__Work task__:
Restate each record word for word, omitting whatever pictures it holds.

__Data provided__:
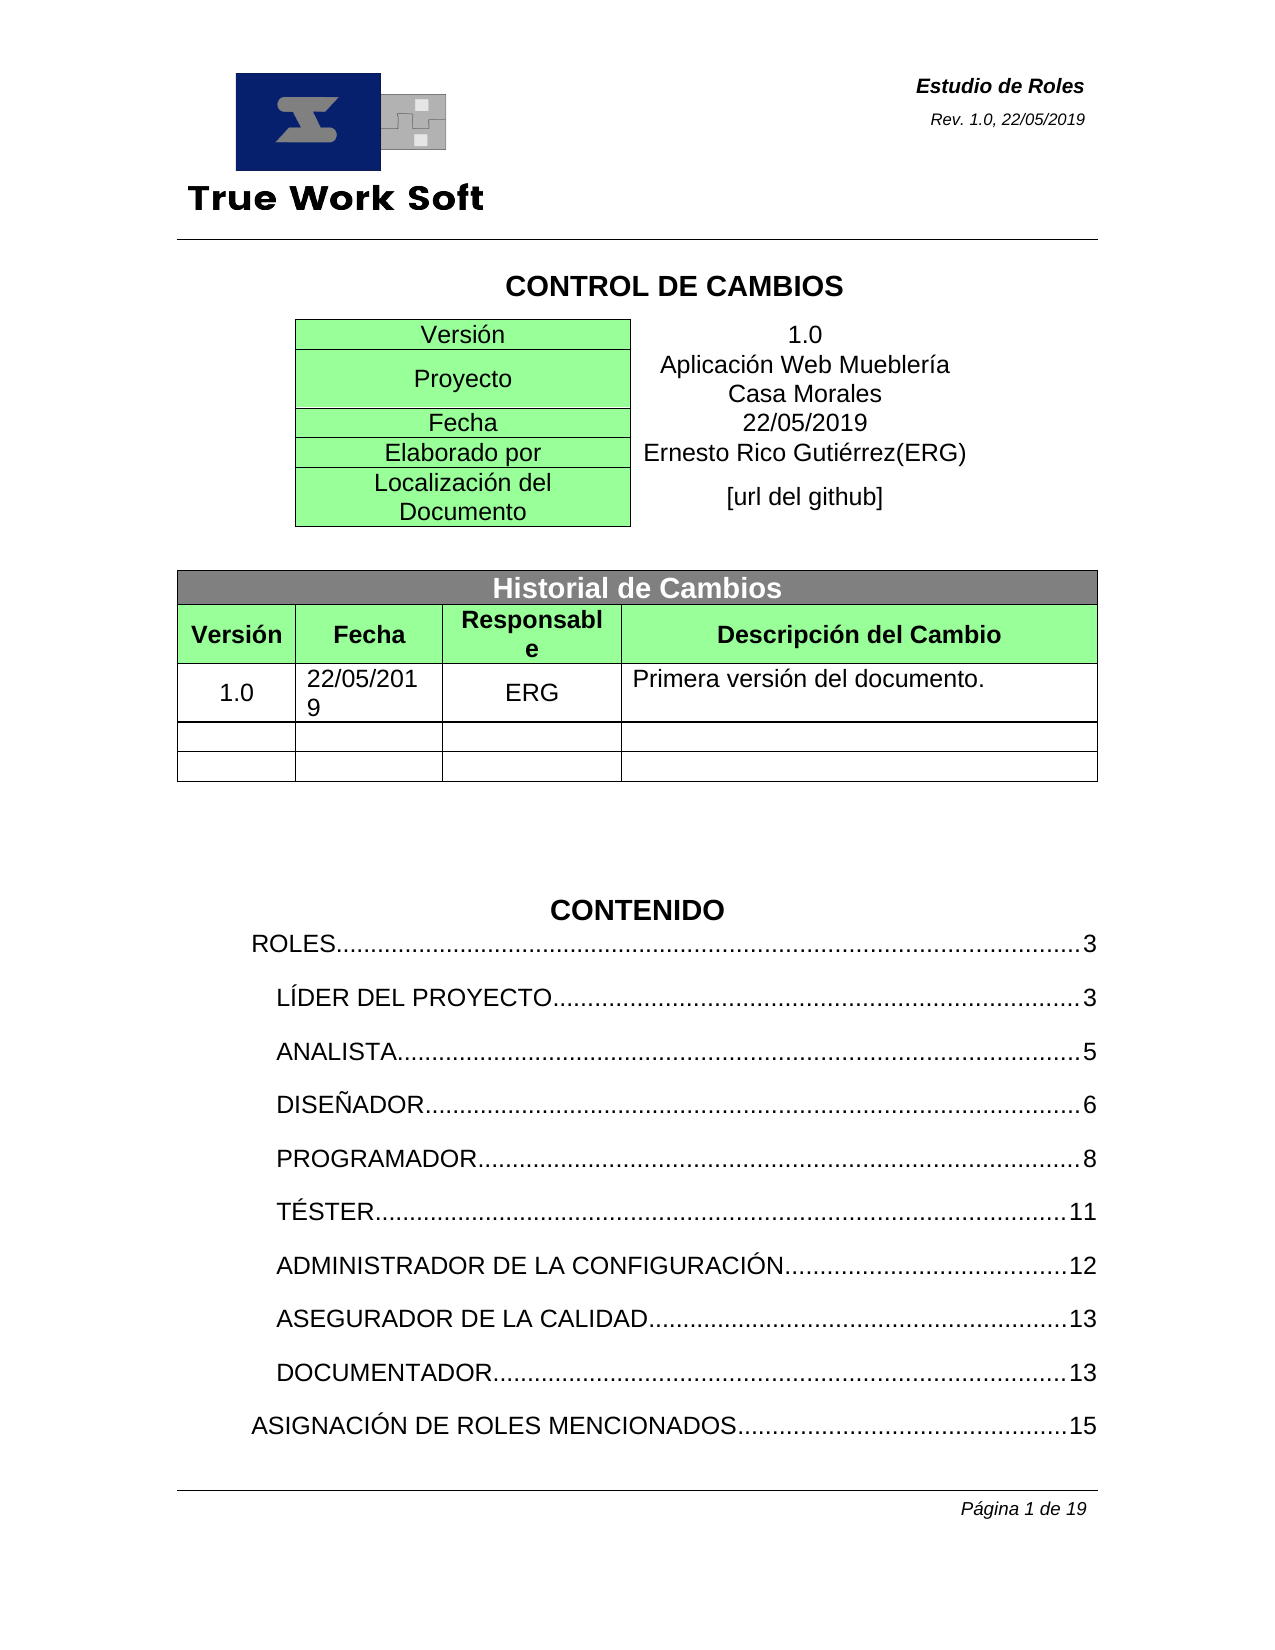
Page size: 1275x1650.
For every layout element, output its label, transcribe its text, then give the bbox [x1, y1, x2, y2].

table_cell Localización del Documento [296, 468, 630, 526]
table_cell [296, 723, 442, 751]
table_header 1.0 [631, 319, 980, 349]
table_cell Descripción del Cambio [622, 605, 1097, 663]
table_cell [178, 752, 295, 781]
table_cell Fecha [296, 409, 630, 437]
table_cell Proyecto [296, 350, 630, 407]
table_cell [296, 752, 442, 781]
table_cell 22/05/2019 [631, 408, 980, 437]
table_cell [url del github] [631, 467, 980, 526]
table_cell [443, 723, 621, 751]
picture [188, 73, 483, 210]
table_header Versión [296, 320, 630, 349]
table_cell Responsable [443, 605, 621, 663]
table_cell [622, 752, 1097, 781]
table_cell ERG [443, 664, 621, 721]
table_header Historial de Cambios [178, 571, 1097, 604]
table_cell 1.0 [178, 664, 295, 721]
table_cell Aplicación Web Mueblería Casa Morales [631, 349, 980, 407]
table_cell Versión [178, 605, 295, 663]
table_cell Ernesto Rico Gutiérrez(ERG) [631, 437, 980, 467]
table_cell [443, 752, 621, 781]
table_cell [622, 723, 1097, 751]
table_cell Elaborado por [296, 438, 630, 467]
text CONTROL DE CAMBIOS [177, 269, 1098, 302]
table_cell [178, 723, 295, 751]
table_cell Fecha [296, 605, 442, 663]
table_cell Primera versión del documento. [622, 664, 1097, 721]
table_cell 22/05/2019 [296, 664, 442, 721]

__Result below__:
Page size: 1275x1650.
For every layout element, output its label, transcribe its text, then give the bbox [x1, y1, x2, y2].

table_cell Localización del Documento [296, 468, 630, 526]
table_cell [296, 723, 442, 751]
table_header 1.0 [631, 319, 980, 349]
table_cell Descripción del Cambio [622, 605, 1097, 663]
table_cell [178, 752, 295, 781]
table_cell Fecha [296, 409, 630, 437]
table_cell Proyecto [296, 350, 630, 407]
table_cell [296, 752, 442, 781]
table_cell 22/05/2019 [631, 408, 980, 437]
table_cell [url del github] [631, 467, 980, 526]
table_cell [443, 723, 621, 751]
picture [188, 73, 483, 210]
table_header Versión [296, 320, 630, 349]
table_cell Responsable [443, 605, 621, 663]
table_cell [622, 752, 1097, 781]
table_cell ERG [443, 664, 621, 721]
table_header Historial de Cambios [178, 571, 1097, 604]
table_cell 1.0 [178, 664, 295, 721]
table_cell Aplicación Web Mueblería Casa Morales [631, 349, 980, 407]
table_cell Versión [178, 605, 295, 663]
table_cell Ernesto Rico Gutiérrez(ERG) [631, 437, 980, 467]
table_cell [443, 752, 621, 781]
table_cell [622, 723, 1097, 751]
table_cell Elaborado por [296, 438, 630, 467]
text CONTROL DE CAMBIOS [177, 269, 1098, 302]
table_cell [178, 723, 295, 751]
table_cell Fecha [296, 605, 442, 663]
table_cell Primera versión del documento. [622, 664, 1097, 721]
table_cell 22/05/2019 [296, 664, 442, 721]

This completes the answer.